Meine ersten Chinchillas, das war eine Bande. Angefangen hat es mit Teddy und Josephine. Da die Zwei sich so wohlfühlten, dauerte es nicht lange nach Ihrem Einzug bei mir, als sich Nachwuchs ankündigte. Und nein, dieser war nicht geplant. Josi wurde auch zeitnah kastriert, nach der Geburt ihres zuckersüßen kleinen Jungen.

Habt ihr gewusst, dass neugeborene Chins schon komplett fertig sind? Also eine kleine Kopie ihrer Eltern, gerade mal 5 Mark-Stück groß. Zum Verlieben. Da Fred so klein war und noch nicht wirklich geschickt im Klettern, baute ich ihren zimmerhohen, selbstgebauten „Käfig“ etwas um. Somit konnte der Kleine besser mit seiner Mama mithalten.

Abends bekamen sie im kompletten Zimmer/Stockwerk Auslauf. Das war immer ein Spaß. Es wurde rumgerannt und getobt, da sie nachtaktiv sind war es passend, dass ich nach der Arbeit die Bande rauslassen konnte. Ein riesiges an die Wand gebautes Bücherregal wurde schnell erkundet. Sehr gerne saß Josephine bei mir auf der Schulter und knabberte an meinem Ohr.

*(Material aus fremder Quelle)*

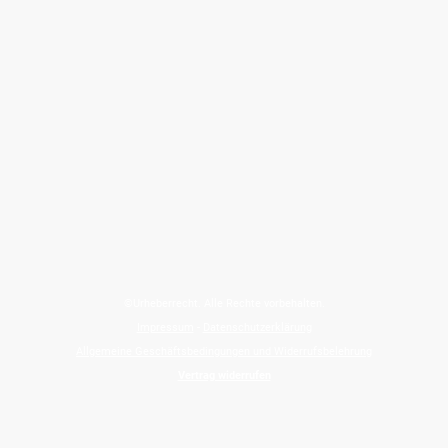
©Urheberrecht. Alle Rechte vorbehalten.
Impressum
-
Datenschutzerklärung
Allgemeine Geschäftsbedingungen und Widerrufsbelehrung
Vertrag widerrufen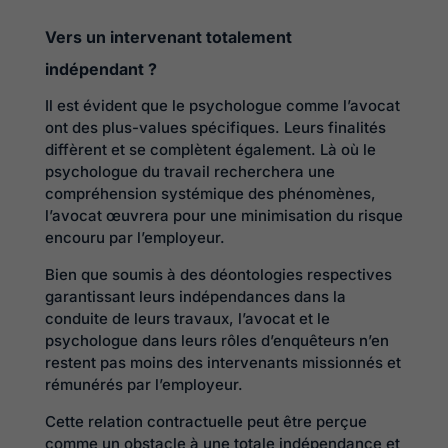
Vers un intervenant totalement
indépendant ?
Il est évident que le psychologue comme l’avocat
ont des plus-values spécifiques. Leurs finalités
diffèrent et se complètent également. Là où le
psychologue du travail recherchera une
compréhension systémique des phénomènes,
l’avocat œuvrera pour une minimisation du risque
encouru par l’employeur.
Bien que soumis à des déontologies respectives
garantissant leurs indépendances dans la
conduite de leurs travaux, l’avocat et le
psychologue dans leurs rôles d’enquêteurs n’en
restent pas moins des intervenants missionnés et
rémunérés par l’employeur.
Cette relation contractuelle peut être perçue
comme un obstacle à une totale indépendance et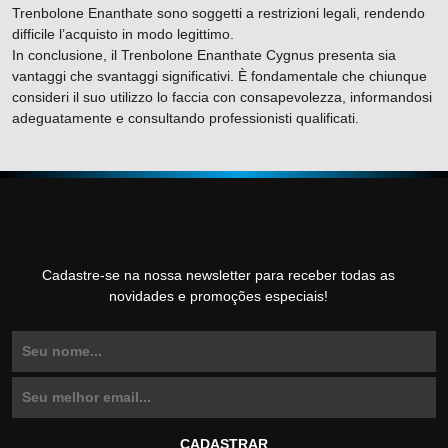
Trenbolone Enanthate sono soggetti a restrizioni legali, rendendo
difficile l’acquisto in modo legittimo.
In conclusione, il Trenbolone Enanthate Cygnus presenta sia
vantaggi che svantaggi significativi. È fondamentale che chiunque
consideri il suo utilizzo lo faccia con consapevolezza, informandosi
adeguatamente e consultando professionisti qualificati.
Cadastre-se na nossa newsletter para receber todas as
novidades e promoções especiais!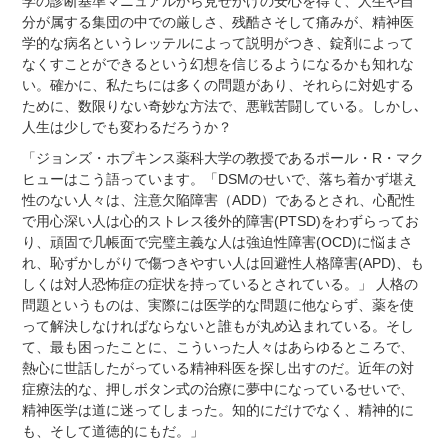
学の診断基準マニュアルから見せかけの安心を得て、人生や自
分が属する集団の中での厳しさ、残酷さそして痛みが、精神医
学的な病名というレッテルによって説明がつき、錠剤によって
なくすことができるという幻想を信じるようになるかも知れな
い。確かに、私たちには多くの問題があり、それらに対処する
ために、数限りない奇妙な方法で、悪戦苦闘している。しかし､
人生は少しでも変わるだろうか？
「ジョンズ・ホプキンス薬科大学の教授であるポール・R・マク
ヒューはこう語っています。「DSMのせいで、落ち着かず堪え
性のない人々は、注意欠陥障害（ADD）であるとされ、心配性
で用心深い人は心的ストレス後外的障害(PTSD)をわずらってお
り、頑固で几帳面で完璧主義な人は強迫性障害(OCD)に悩まさ
れ、恥ずかしがりで傷つきやすい人は回避性人格障害(APD)、も
しくは対人恐怖症の症状を持っているとされている。」
人格の
問題というものは、実際には医学的な問題に他ならず、薬を使
って解決しなければならないと誰もが丸め込まれている。そし
て、最も困ったことに、こういった人々はあらゆるところで、
熱心に世話したがっている精神科医を探し出すのだ。近年の対
症療法的な、押しボタン式の治療に夢中になっているせいで、
精神医学は道に迷ってしまった。知的にだけでなく、精神的に
も、そして道徳的にもだ。」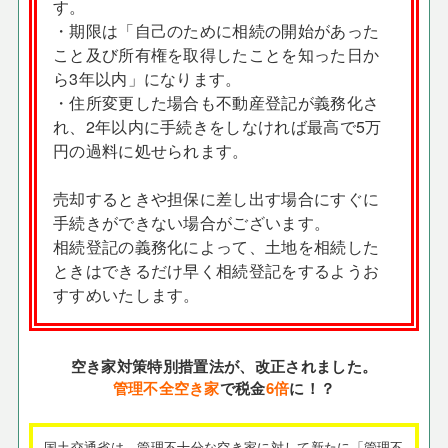
す。
・期限は「自己のために相続の開始があった
こと及び所有権を取得したことを知った日か
ら3年以内」になります。
・住所変更した場合も不動産登記が義務化さ
れ、2年以内に手続きをしなければ最高で5万
円の過料に処せられます。
売却するときや担保に差し出す場合にすぐに
手続きができない場合がございます。
相続登記の義務化によって、土地を相続した
ときはできるだけ早く相続登記をするようお
すすめいたします。
空き家対策特別措置法が、改正されました。
管理不全空き家
で税金
6倍
に！？
国土交通省は、管理不十分な空き家に対して新たに「管理不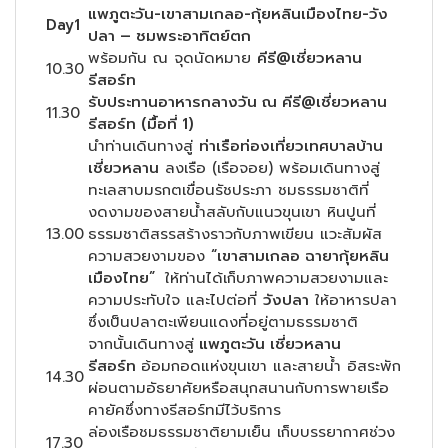
แพภูตะวัน-เขาสามเกลอ-กุ้ยหลินเมืองไทย-วัง
Day1
ปลา – ชมพระอาทิตย์ตก
พร้อมกัน ณ จุดนัดหมาย
คีรี
@เชี่ยวหลาน
10.30
รีสอร์ท
รับประทานอาหารกลางวัน ณ คีรี@เชี่ยวหลาน
11.30
รีสอร์ท (มื้อที่ 1)
นำท่านเดินทางสู่
ท่าเรือท่องเที่ยวเทศบาลบ้าน
เชี่ยวหลาน
ลงเรือ (เรือจอย) พร้อมเดินทางสู่
ทะเลสาบมรกตเขื่อนรัชประภา ชมธรรมชาติที่
งดงามของสายน้ำสลับกับแนวขุนเขา หินปูนที่
13.00
ธรรมชาติสรรสร้างราวกับภาพเขียน แวะสัมผัส
ความสวยงามของ
“เขาสามเกลอ ฉายากุ้ยหลิน
เมืองไทย”
ให้ท่านได้เก็บภาพความสวยงามและ
ความประทับใจ และไปต่อที่
วังปลา
ให้อาหารปลา
ซึ่งเป็นปลาตะเพียนแดงที่อยู่ตามธรรมชาติ
จากนั้นเดินทางสู่
แพภูตะวัน เชี่ยวหลาน
รีสอร์ท
อ้อมกอดแห่งขุนเขา และสายน้ำ อิสระพัก
14.30
ผ่อนตามอัธยาศัยหรือสนุกสนานกับการพายเรือ
คายัคซึ่งทางรีสอร์ทมีไว้บริการ
ล่องเรือชมธรรมชาติยามเย็น เก็บบรรยากาศช่วง
17.30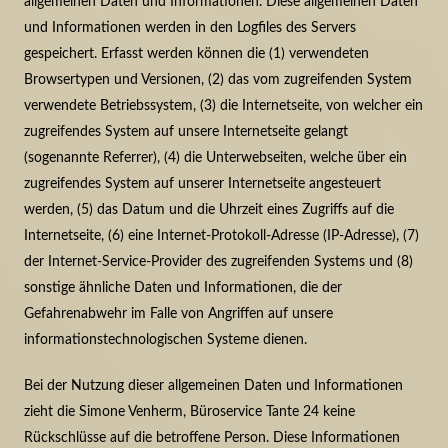
allgemeinen Daten und Informationen. Diese allgemeinen Daten
und Informationen werden in den Logfiles des Servers
gespeichert. Erfasst werden können die (1) verwendeten
Browsertypen und Versionen, (2) das vom zugreifenden System
verwendete Betriebssystem, (3) die Internetseite, von welcher ein
zugreifendes System auf unsere Internetseite gelangt
(sogenannte Referrer), (4) die Unterwebseiten, welche über ein
zugreifendes System auf unserer Internetseite angesteuert
werden, (5) das Datum und die Uhrzeit eines Zugriffs auf die
Internetseite, (6) eine Internet-Protokoll-Adresse (IP-Adresse), (7)
der Internet-Service-Provider des zugreifenden Systems und (8)
sonstige ähnliche Daten und Informationen, die der
Gefahrenabwehr im Falle von Angriffen auf unsere
informationstechnologischen Systeme dienen.
Bei der Nutzung dieser allgemeinen Daten und Informationen
zieht die Simone Venherm, Büroservice Tante 24 keine
Rückschlüsse auf die betroffene Person. Diese Informationen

Und dann schossen bei Fred die Hormone ein und er dachte er muss seinen Vater angreifen. Somit ging es mal wieder zum Tierarzt und der Gute wurde kastriert. Es hat Wochen gedauert, bis Fred und Teddy sich wieder verstanden. Fred hat seinen Vater ziemlich eingeschüchtert, eine ganze Zeit lang musste ich die zwei Männer auch getrennt halten. Josi hat in dieser Zeit immer abwechselnd bei den Männern gewohnt.

Lange wohnten die Drei glücklich zusammen, doch irgendwann gingen die Männer über die Regenbogenbrücke. Zurück blieb Josi, also suchte ich nach Gesellschaft für sie. Okay, zu diesem Zeitpunkt hatte ich noch keine Ahnung was es bedeutet Chinchillas zu vergesellschaften. Schlaflose Nächte, tagsüber waren sie friedlich am Schlafen und nachts ging es richtig rund. Und Chinchillas beißen sich wirklich heftig, teilweise bis zum Tod. Also war ich gut beschäftigt mit der Vergesellschaftung von Josephine und Miss Marple.

Irgendwann hat es dann funktioniert und die Zwei waren ein Herz und eine Seele. Leider nur kurz, denn dann hat uns Josi verlassen und die Suche nach einer neuen Gesellschaft ging wieder los. So kam Ronja Räubertochter zu mir und das Spiel ging wieder von vorne los.

Miss Marple war leider kein langes Leben vergönnt und so blieb Ronja allein zurück. Da sie mittlerweile schon älter war, 15 Jahre, habe ich mich entschlossen sie nicht mehr zu vergesellschaften. Ich hatte das Gefühl, dass sie nicht unglücklich war. Zu diesem Zeitpunkt lebten bei Ihr, auf dem Stockwerk abgetrennt von ihr, meine Kaninchen. Diese besuchte sie regelmäßig und ärgerte sie. Im Alter von 20 Jahren schlief sie dann friedlich ein. Ich habe sie alle sehr geliebt und jeder war für sich eine besondere Persönlichkeit.

Chinchillas sind wunderbare, anspruchsvolle Tiere mit besonderen Bedürfnissen. Sei es bei Ihrer Ernährung, ihrem Platzbedarf und ihrer sehr speziellen Art mit Artgenossen umzugehen, die sie nicht leiden können. Sie sind zart und kuschelig und für immer in meinem Herzen.